Las nuevas tecnologías y materiales aplicados a los principios de la arquitectura bioclimática nos permiten disfrutar de nuestros espacios exteriores perfectamente aclimatados todos los meses del año. A diferencia de la arquitectura tradicional en la que siempre se han empleado diferentes tipos de pérgolas para protegernos del sol.

La pérgola bioclimática utiliza recursos naturales para utilizar el mínimo de energía posible y se basa en el diseño ecológico. Su principal función es la de aislar el espacio de la lluvia, el sol, el frío, el calor y los demás factores meteorológicos. Esta orienta las lamas en la posición que más convenga en ese momento. Las diferentes funciones que tiene como la orientación, el plegado, la luz, etc. Se pueden controlar con un mando a distancia para hacerlo todo más cómodo.

Para los meses más fríos, las lamas se cierran completamente y así impiden que entre el viento, el agua y también la nieve. Con este bioclimatismo, se crea como un efecto invernadero. En cambio en verano frenan el calor

La pérgola bioclimática es una solución muy efectiva para todos los meses del año, y además de ser tan funcional tiene un diseño bonito, elegante y se adaptan a cualquier espacio.

--------------------------------------------------

TAREA 1: Imprime el tramo del texto sobre la pérgola bioclimática que va desde "La pérgola bioclimática utiliza" hasta "a cualquier espacio.".
TAREA 2: Según el texto sobre la pérgola bioclimática, ¿qué hacen las lamas durante los meses más fríos?
TAREA 3: Convierte en una lista breve el párrafo del texto sobre la pérgola bioclimática que empieza por "La pérgola bioclimática es una solución", sin perder sus datos principales.

Entradas de datos recopiladas:

--------------------------------------------------

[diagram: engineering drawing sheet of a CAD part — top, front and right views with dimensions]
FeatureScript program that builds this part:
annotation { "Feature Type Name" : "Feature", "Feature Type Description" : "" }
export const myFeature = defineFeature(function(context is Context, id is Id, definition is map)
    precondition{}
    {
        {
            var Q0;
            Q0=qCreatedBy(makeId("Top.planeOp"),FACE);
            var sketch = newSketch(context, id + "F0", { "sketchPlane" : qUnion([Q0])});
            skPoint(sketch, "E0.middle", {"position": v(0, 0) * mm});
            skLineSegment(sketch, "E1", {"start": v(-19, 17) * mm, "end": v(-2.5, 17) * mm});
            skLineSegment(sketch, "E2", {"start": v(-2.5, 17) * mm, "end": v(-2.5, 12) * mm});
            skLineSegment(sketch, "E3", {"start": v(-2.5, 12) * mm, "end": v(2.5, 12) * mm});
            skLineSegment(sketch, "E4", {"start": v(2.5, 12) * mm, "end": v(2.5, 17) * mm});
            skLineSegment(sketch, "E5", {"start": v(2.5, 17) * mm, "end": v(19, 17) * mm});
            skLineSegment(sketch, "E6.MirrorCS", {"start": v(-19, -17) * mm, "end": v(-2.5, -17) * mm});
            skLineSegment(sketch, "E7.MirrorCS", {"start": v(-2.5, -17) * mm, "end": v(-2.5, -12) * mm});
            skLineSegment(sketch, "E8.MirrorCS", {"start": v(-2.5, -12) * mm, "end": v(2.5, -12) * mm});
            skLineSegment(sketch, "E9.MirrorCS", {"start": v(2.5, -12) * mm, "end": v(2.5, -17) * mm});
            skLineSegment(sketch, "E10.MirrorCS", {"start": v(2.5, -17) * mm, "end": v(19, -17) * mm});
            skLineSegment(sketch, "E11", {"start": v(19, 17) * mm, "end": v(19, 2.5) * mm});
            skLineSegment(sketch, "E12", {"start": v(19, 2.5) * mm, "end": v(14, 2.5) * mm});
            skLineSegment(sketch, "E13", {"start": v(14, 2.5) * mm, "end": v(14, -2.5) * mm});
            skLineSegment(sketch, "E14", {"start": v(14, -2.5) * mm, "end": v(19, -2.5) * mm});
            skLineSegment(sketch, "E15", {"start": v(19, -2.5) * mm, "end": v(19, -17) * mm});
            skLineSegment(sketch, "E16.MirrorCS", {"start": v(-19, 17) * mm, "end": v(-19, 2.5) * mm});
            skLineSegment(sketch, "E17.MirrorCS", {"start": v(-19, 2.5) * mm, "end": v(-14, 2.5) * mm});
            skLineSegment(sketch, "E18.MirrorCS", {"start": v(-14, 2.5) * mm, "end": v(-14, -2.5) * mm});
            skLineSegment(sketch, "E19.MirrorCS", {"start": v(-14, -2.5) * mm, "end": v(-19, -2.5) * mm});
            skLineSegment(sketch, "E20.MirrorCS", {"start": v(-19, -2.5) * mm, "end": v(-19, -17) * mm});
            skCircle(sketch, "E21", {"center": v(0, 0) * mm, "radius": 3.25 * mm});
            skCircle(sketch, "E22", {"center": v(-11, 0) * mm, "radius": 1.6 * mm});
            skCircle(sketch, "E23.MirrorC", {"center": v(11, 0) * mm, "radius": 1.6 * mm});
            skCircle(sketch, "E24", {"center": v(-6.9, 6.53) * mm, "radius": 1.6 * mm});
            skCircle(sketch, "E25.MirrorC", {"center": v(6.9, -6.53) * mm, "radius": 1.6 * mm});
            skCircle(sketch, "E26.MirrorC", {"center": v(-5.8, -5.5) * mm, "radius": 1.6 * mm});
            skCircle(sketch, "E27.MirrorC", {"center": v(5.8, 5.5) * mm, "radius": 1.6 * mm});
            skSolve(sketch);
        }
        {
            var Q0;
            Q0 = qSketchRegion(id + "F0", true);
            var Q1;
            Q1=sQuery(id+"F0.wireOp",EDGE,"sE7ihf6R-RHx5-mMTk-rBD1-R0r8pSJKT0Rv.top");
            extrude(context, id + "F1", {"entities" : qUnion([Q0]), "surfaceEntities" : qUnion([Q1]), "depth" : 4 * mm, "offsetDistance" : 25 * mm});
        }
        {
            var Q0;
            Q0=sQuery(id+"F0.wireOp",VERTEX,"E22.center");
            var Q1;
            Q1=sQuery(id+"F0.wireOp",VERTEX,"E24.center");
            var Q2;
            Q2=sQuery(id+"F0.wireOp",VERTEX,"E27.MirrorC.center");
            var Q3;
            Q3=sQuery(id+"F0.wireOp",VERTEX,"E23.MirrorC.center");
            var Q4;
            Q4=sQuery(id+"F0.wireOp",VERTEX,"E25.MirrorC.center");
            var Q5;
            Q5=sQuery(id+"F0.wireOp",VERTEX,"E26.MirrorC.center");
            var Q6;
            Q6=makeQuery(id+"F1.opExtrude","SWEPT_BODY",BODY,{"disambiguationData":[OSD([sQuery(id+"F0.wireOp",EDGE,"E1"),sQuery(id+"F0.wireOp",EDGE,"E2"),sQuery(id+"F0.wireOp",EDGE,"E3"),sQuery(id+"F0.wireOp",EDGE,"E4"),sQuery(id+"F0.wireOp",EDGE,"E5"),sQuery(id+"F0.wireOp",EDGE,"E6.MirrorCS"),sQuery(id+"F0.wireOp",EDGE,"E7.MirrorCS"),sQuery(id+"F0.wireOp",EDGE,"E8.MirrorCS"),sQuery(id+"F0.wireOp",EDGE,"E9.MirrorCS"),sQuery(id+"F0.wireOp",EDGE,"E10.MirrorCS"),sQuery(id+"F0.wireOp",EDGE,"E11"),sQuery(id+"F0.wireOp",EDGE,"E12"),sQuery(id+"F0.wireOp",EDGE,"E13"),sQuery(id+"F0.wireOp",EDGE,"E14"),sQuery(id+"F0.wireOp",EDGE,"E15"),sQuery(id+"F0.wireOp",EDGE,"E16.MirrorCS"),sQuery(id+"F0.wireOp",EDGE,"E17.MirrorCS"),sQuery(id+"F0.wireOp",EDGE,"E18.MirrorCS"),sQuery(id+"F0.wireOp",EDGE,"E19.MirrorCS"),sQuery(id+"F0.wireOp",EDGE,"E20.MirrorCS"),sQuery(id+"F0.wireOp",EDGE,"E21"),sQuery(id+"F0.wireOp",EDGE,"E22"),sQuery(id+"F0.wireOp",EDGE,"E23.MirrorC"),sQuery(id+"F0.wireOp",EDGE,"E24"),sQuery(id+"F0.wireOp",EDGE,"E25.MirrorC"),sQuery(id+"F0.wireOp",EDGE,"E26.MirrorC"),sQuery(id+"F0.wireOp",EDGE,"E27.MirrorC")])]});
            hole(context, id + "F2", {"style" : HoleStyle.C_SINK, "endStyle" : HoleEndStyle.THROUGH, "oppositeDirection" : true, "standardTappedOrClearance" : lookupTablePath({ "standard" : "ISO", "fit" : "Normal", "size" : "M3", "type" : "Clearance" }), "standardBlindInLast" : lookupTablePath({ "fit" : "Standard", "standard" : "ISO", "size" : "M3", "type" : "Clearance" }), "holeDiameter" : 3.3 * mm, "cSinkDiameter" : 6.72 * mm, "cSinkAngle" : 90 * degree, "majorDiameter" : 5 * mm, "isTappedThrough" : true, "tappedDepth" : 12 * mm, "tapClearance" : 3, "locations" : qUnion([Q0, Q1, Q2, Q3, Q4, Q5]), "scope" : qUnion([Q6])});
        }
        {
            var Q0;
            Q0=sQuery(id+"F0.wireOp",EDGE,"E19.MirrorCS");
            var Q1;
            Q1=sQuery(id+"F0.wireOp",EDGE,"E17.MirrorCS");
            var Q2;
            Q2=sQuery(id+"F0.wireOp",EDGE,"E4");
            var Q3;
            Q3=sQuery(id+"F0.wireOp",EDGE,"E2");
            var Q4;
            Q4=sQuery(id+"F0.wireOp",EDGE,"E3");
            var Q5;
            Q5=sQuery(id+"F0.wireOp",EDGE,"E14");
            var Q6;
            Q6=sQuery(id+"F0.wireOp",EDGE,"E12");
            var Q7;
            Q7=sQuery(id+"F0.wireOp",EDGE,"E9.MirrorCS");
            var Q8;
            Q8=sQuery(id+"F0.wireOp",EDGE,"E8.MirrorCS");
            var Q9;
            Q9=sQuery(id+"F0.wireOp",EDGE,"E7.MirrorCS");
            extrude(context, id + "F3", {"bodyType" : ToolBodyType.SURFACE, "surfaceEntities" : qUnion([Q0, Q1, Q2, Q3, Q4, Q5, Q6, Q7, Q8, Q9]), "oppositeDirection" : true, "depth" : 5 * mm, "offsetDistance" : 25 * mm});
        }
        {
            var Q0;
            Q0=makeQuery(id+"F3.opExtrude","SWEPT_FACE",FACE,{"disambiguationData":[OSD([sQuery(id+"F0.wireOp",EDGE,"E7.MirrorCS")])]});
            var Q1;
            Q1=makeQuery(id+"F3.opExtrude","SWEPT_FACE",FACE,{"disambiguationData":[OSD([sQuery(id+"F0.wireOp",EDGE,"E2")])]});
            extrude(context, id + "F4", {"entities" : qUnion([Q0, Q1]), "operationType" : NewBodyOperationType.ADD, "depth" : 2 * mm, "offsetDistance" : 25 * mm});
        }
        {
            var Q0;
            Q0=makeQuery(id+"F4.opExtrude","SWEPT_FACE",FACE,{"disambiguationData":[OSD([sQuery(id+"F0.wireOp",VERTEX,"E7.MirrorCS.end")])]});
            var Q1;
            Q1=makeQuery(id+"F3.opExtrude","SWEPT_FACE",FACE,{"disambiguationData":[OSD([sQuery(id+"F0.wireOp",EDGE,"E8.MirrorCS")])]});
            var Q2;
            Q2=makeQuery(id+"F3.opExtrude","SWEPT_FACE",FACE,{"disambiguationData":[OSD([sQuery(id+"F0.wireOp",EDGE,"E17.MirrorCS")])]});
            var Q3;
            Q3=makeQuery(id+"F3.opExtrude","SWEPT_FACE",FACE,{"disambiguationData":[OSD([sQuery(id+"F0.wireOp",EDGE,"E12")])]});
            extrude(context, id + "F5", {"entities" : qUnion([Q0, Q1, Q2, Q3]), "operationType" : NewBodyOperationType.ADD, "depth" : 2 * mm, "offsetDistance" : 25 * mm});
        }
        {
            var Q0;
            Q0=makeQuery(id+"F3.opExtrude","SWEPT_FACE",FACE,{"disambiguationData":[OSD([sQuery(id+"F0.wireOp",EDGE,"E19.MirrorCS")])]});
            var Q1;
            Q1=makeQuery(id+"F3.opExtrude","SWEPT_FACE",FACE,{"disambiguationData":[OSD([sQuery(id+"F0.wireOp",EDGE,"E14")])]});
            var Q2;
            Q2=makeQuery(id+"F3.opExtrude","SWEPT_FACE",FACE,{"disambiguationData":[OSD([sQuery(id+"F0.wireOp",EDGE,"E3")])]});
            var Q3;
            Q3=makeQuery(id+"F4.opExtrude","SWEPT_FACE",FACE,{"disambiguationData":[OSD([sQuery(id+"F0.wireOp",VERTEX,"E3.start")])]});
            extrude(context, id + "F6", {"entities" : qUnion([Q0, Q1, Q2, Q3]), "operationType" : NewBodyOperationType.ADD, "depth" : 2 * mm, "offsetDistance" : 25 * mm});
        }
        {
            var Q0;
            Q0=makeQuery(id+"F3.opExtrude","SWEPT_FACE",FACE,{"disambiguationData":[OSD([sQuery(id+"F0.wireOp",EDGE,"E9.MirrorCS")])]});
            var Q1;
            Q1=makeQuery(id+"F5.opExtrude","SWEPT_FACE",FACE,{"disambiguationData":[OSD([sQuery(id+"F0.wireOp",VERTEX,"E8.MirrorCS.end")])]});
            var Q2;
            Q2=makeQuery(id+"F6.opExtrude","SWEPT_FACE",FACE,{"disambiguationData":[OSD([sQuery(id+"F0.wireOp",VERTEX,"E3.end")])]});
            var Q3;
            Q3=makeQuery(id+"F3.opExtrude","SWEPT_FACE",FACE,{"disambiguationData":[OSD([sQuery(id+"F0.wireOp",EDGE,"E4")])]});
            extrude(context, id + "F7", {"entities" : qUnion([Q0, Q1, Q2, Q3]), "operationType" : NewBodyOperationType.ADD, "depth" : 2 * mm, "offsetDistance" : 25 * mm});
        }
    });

--------------------------------------------------

RESPUESTA 1:
La pérgola bioclimática utiliza recursos naturales para utilizar el mínimo de energía posible y se basa en el diseño ecológico. Su principal función es la de aislar el espacio de la lluvia, el sol, el frío, el calor y los demás factores meteorológicos. Esta orienta las lamas en la posición que más convenga en ese momento. Las diferentes funciones que tiene como la orientación, el plegado, la luz, etc. Se pueden controlar con un mando a distancia para hacerlo todo más cómodo.

Para los meses más fríos, las lamas se cierran completamente y así impiden que entre el viento, el agua y también la nieve. Con este bioclimatismo, se crea como un efecto invernadero. En cambio en verano frenan el calor

La pérgola bioclimática es una solución muy efectiva para todos los meses del año, y además de ser tan funcional tiene un diseño bonito, elegante y se adaptan a cualquier espacio.

RESPUESTA 2: Se cierran completamente e impiden que entren el viento, el agua y también la nieve.

RESPUESTA 3:
- Es una solución muy efectiva para todos los meses del año.
- Es muy funcional.
- Tiene un diseño bonito y elegante.
- Se adapta a cualquier espacio.